Dataset records:
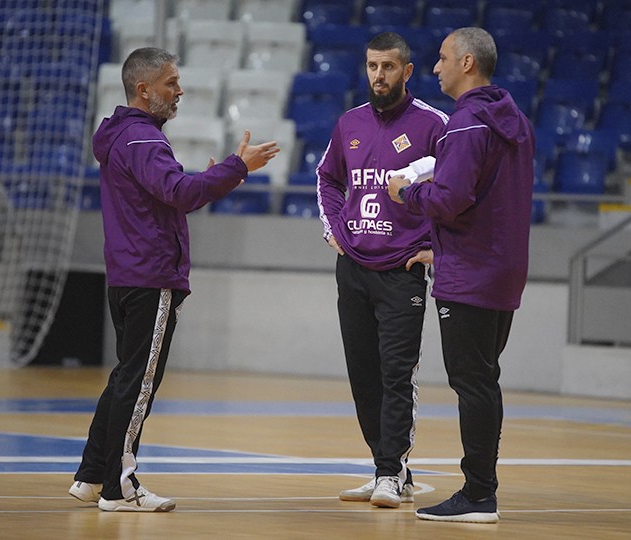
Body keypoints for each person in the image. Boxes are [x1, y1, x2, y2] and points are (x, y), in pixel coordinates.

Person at [69, 47, 279, 512]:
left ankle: (90, 474)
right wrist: (236, 167)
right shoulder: (143, 139)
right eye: (171, 83)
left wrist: (214, 176)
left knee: (126, 376)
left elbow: (164, 194)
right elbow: (181, 193)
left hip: (126, 273)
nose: (179, 91)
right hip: (150, 274)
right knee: (139, 382)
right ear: (144, 90)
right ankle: (119, 487)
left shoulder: (121, 137)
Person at [387, 27, 535, 523]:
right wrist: (444, 252)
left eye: (443, 57)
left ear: (467, 63)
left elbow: (449, 200)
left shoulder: (467, 124)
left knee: (472, 383)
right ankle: (480, 490)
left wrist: (406, 193)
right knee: (483, 379)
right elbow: (491, 201)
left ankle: (477, 495)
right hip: (499, 269)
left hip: (471, 275)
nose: (435, 67)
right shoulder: (515, 121)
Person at [317, 32, 449, 509]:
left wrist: (439, 247)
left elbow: (459, 189)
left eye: (388, 67)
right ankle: (388, 468)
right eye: (373, 66)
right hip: (352, 267)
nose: (379, 75)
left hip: (401, 270)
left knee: (396, 373)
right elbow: (327, 178)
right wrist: (332, 227)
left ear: (407, 71)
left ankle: (390, 471)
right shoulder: (348, 122)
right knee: (363, 374)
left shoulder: (435, 124)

**What to do**
Exactly what appears in the records above must be returned, apart from the pictures.

**Task answer**
Body keypoints for each person in the image. Boxes are [x1, y1, x2, y2] and points are (x, y), in pixel coordinates.

Person at [69, 47, 279, 512]:
left ankle: (90, 474)
right wrist: (236, 167)
right shoulder: (143, 139)
right eye: (171, 83)
left wrist: (214, 176)
left knee: (126, 376)
left elbow: (164, 194)
right elbow: (181, 193)
left hip: (126, 273)
nose: (179, 91)
right hip: (150, 274)
right knee: (139, 382)
right ear: (144, 90)
right ankle: (119, 487)
left shoulder: (121, 137)
Person at [387, 27, 535, 523]:
right wrist: (444, 252)
left eye: (443, 57)
left ear: (467, 63)
left elbow: (449, 200)
left shoulder: (467, 124)
left knee: (472, 383)
right ankle: (480, 490)
left wrist: (406, 193)
right knee: (483, 379)
right elbow: (491, 201)
left ankle: (477, 495)
right hip: (499, 269)
left hip: (471, 275)
nose: (435, 67)
right shoulder: (515, 121)
Person at [317, 32, 449, 509]:
left wrist: (439, 247)
left elbow: (459, 189)
left eye: (388, 67)
right ankle: (388, 468)
right eye: (373, 66)
right hip: (352, 267)
nose: (379, 75)
left hip: (401, 270)
left knee: (396, 373)
right elbow: (327, 178)
right wrist: (332, 227)
left ear: (407, 71)
left ankle: (390, 471)
right shoulder: (348, 122)
right knee: (363, 374)
left shoulder: (435, 124)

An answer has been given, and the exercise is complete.